Hibernate3 defines the following fetching strategies:

• Join fetching: Hibernate retrieves the associated instance or collection in the same SELECT, using an OUTER JOIN.
• Select fetching: a second SELECT is used to retrieve the associated entity or collection. Unless you explicitly disable lazy fetching by specifying lazy="false", this second select will only be executed when you access the association.
• Subselect fetching: a second SELECT is used to retrieve the associated collections for all entities retrieved in a previous query or fetch. Unless you explicitly disable lazy fetching by specifying lazy="false", this second select will only be executed when you access the association.
• Batch fetching: an optimization strategy for select fetching. Hibernate retrieves a batch of entity instances or collections in a single SELECT by specifying a list of primary or foreign keys.
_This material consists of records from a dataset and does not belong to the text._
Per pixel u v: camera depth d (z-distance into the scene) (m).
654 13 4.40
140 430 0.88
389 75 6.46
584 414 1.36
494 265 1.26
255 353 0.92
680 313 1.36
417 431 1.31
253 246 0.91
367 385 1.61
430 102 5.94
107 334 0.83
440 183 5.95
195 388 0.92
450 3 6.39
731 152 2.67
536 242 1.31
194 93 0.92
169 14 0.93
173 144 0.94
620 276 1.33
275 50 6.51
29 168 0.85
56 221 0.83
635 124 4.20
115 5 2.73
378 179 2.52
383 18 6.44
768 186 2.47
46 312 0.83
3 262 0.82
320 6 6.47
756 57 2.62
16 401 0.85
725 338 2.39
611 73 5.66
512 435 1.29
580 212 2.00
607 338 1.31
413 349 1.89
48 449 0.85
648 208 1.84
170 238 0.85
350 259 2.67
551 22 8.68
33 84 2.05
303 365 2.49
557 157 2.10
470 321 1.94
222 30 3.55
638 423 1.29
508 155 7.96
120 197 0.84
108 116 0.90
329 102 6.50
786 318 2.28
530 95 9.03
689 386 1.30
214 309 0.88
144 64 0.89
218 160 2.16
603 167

Hibernate also distinguishes between:

• Immediate fetching: an association, collection or attribute is fetched immediately when the owner is loaded.
• Lazy collection fetching: a collection is fetched when the application invokes an operation upon that collection. This is the default for collections.
• "Extra-lazy" collection fetching: individual elements of the collection are accessed from the database as needed. Hibernate tries not to fetch the whole collection into memory unless absolutely needed. It is suitable for large collections.
• Proxy fetching: a single-valued association is fetched when a method other than the identifier getter is invoked upon the associated object.
• "No-proxy" fetching: a single-valued association is fetched when the instance variable is accessed. Compared to proxy fetching, this approach is less lazy; the association is fetched even when only the identifier is accessed. It is also more transparent, since no proxy is visible to the application. This approach requires buildtime bytecode instrumentation and is rarely necessary.
• Lazy attribute fetching: an attribute or single valued association is fetched when the instance variable is accessed. This approach requires buildtime bytecode instrumentation and is rarely necessary.

We have two orthogonal notions here: when is the association fetched and how is it fetched. It is important that you do not confuse them. We use fetch to tune performance. We can use lazy to define a contract for what data is always available in any detached instance of a particular class.